Full-Graph vs. Mini-Batch Training: Comprehensive Analysis from a Batch Size and Fan-Out Size Perspective

This paper treats GNN full-graph training as a special case of mini-batch training where both batch size and fan-out size are maximized. By analyzing convergence, generalization, and computational efficiency from the perspective of these two hyperparameters, it reaches a counter-intuitive conclusion: full-graph training is not always superior to carefully tuned small-batch mini-batch training.

G-Merging: Graph Models Merging for Parameter-Efficient Multi-Task Knowledge Consolidation

G-Merging targets multi-task graph learning scenarios by synthesizing multiple task models, fine-tuned from the same pre-trained GNN, into a shared backbone via task arithmetic. It then employs topology-aware alignment to train lightweight task adapters and utilizes a training-free MoE routing during inference to dynamically combine adapters, preserving multi-task knowledge with parameter overhead close to a single model.

GDGB: A Benchmark for Generative Dynamic Text-Attributed Graph Learning

To address the gap in "Generative Dynamic Text-Attributed Graph (DyTAG) Learning," the authors construct the GDGB benchmark with 8 high-quality text datasets, define two new generative tasks (TDGG and IDGG) with multi-dimensional evaluation protocols, and propose GAG-General, an LLM multi-agent framework, as a reproducible unified baseline.

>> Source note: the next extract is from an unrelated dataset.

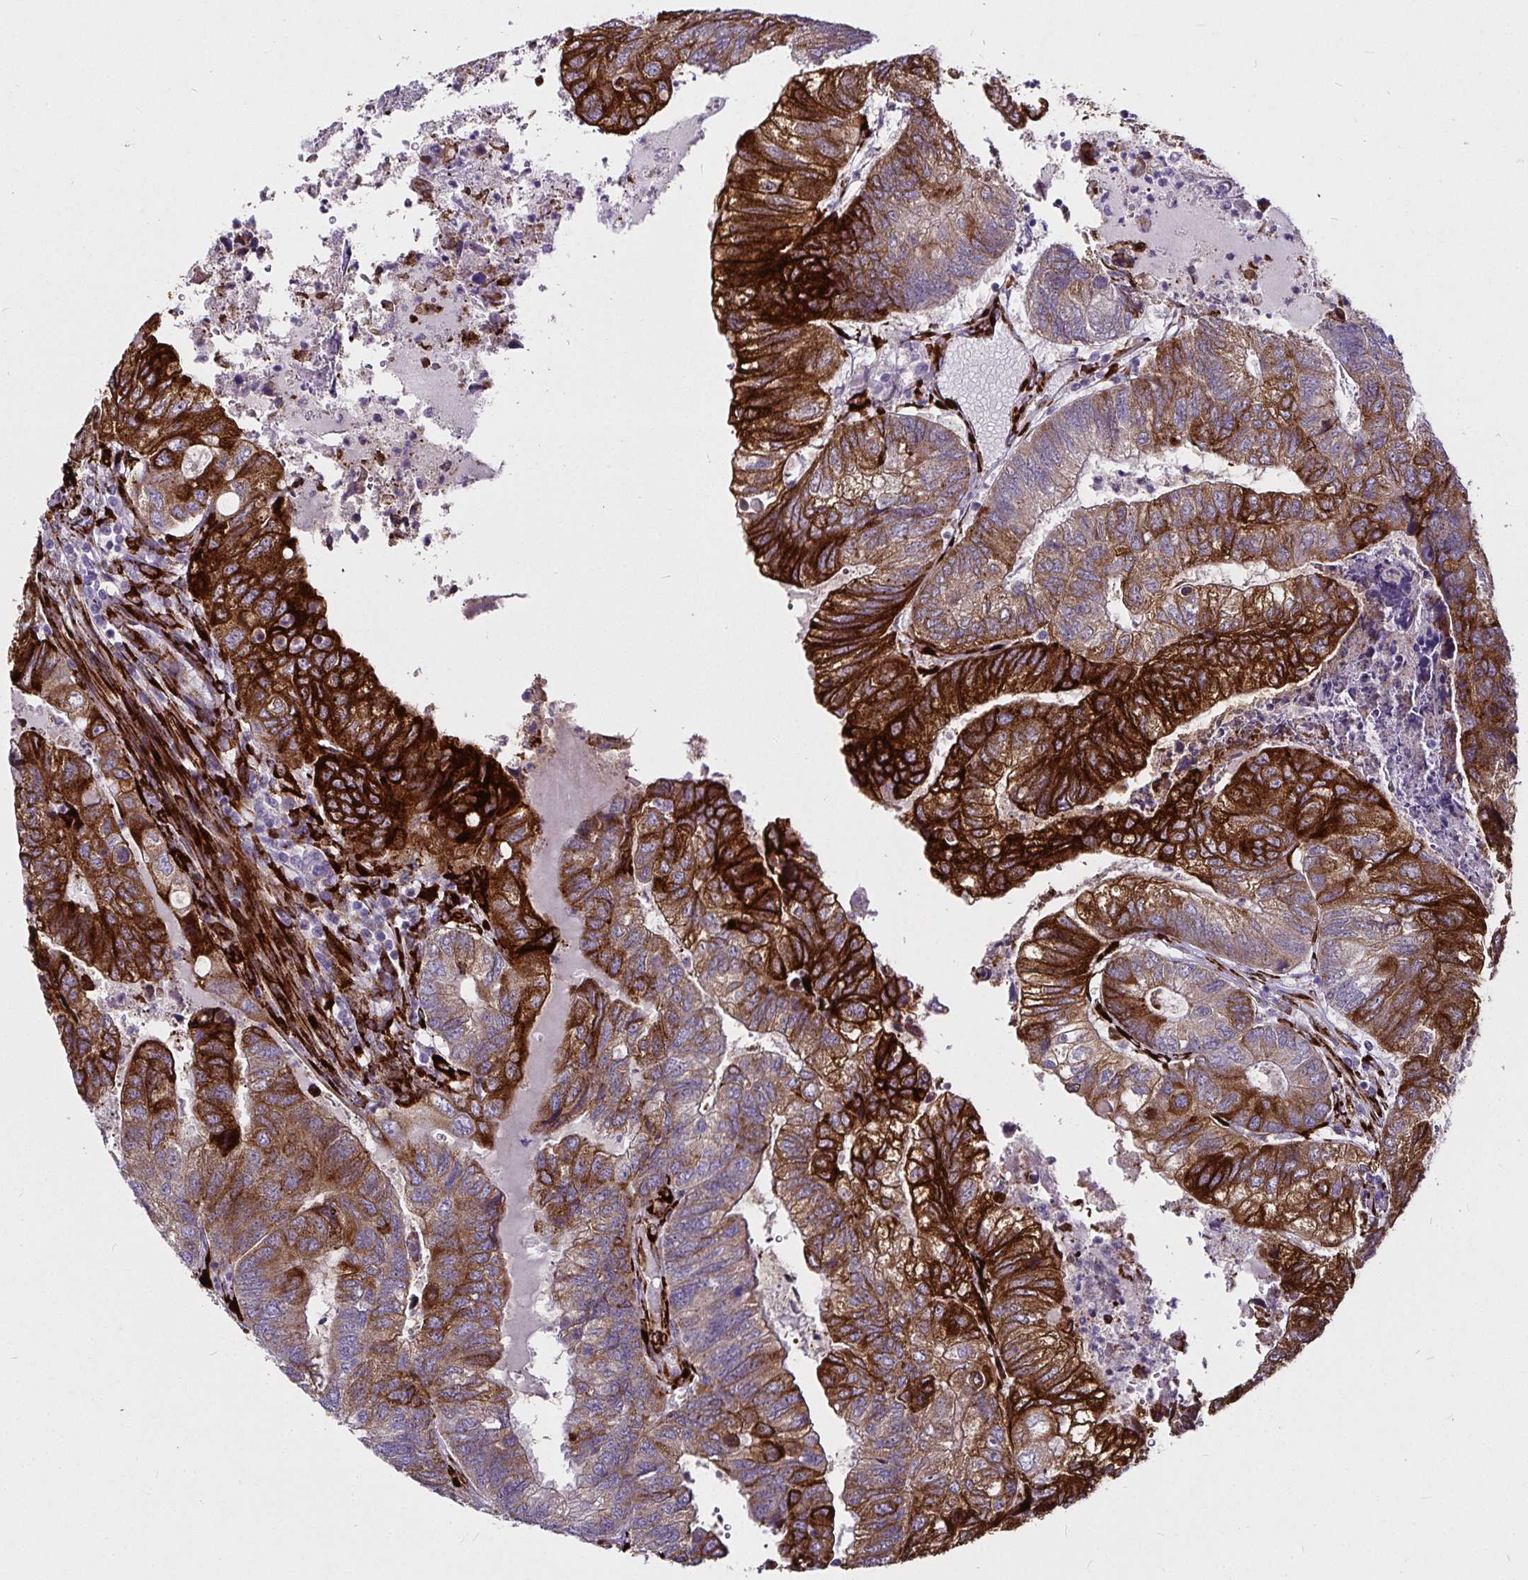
{"staining": {"intensity": "strong", "quantity": "25%-75%", "location": "cytoplasmic/membranous"}, "tissue": "colorectal cancer", "cell_type": "Tumor cells", "image_type": "cancer", "snomed": [{"axis": "morphology", "description": "Adenocarcinoma, NOS"}, {"axis": "topography", "description": "Colon"}], "caption": "The micrograph displays staining of adenocarcinoma (colorectal), revealing strong cytoplasmic/membranous protein staining (brown color) within tumor cells. (DAB (3,3'-diaminobenzidine) = brown stain, brightfield microscopy at high magnification).", "gene": "P4HA2", "patient": {"sex": "female", "age": 67}}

Gelato: Graph Edit Distance via Autoregressive Neural Combinatorial Optimization

GELATO reformulates the approximate solution of Graph Edit Distance (GED) as an autoregressive decision-making process that incrementally constructs node matches. By using a GNN equipped with matching history to iteratively select the next source-target node pair, it achieves higher exact hit rates and faster inference speeds across multiple GED benchmarks.

Geometric Constraints for Small Language Models to Understand and Expand Scientific Taxonomies

By encoding the hierarchy transitivity constraint of "parent → query → child" into hyperbolic space and augmenting semantic context via a frozen LLM, a 110M DistilBERT (SS-MONO) outperforms frozen large models like GPT-4o mini and Gemma-2-9B, as well as domain-specific baselines, on scientific taxonomy expansion tasks.

Geometric Graph Neural Diffusion for Stable Molecular Dynamics Simulations

This paper introduces graph heat diffusion equations into geometric graph neural networks, utilizing "equivariant gradient operators + equivariant diffusion operators" to perform all-to-all node information flow on fully connected molecular graphs. Acting as a plug-and-play module, it captures geometric topological invariant features insensitive to conformational changes, thereby enabling machine learning force fields to run stable long-range MD simulations even on unseen conformations.

Glance for Context: Learning When to Leverage LLMs for Node-Aware GNN-LLM Fusion

For text-attributed graphs, this paper moves away from applying LLMs uniformly across all nodes. Instead, it employs a lightweight router to "glance" at the LLM only for "heterophilous/low-degree" nodes where GNNs typically fail. This non-differentiable routing decision is trained using counterfactual advantage signals, significantly reducing LLM calls while boosting accuracy on heterophilous nodes by up to +13%.

Global-Recent Semantic Reasoning on Dynamic Text-Attributed Graphs with Large Language Models

DyGRASP utilizes the implicit reasoning of LLMs to capture "recent semantic dependencies" and explicit reasoning to capture "global semantic evolution". By fusing these with temporal GNNs, it improves destination node retrieval Hit@10 by up to 34% on Dynamic Text-Attributed Graphs (DyTAG) while reducing LLM reasoning complexity from \(O(|E|\cdot d)\) to \(O(|E|)\).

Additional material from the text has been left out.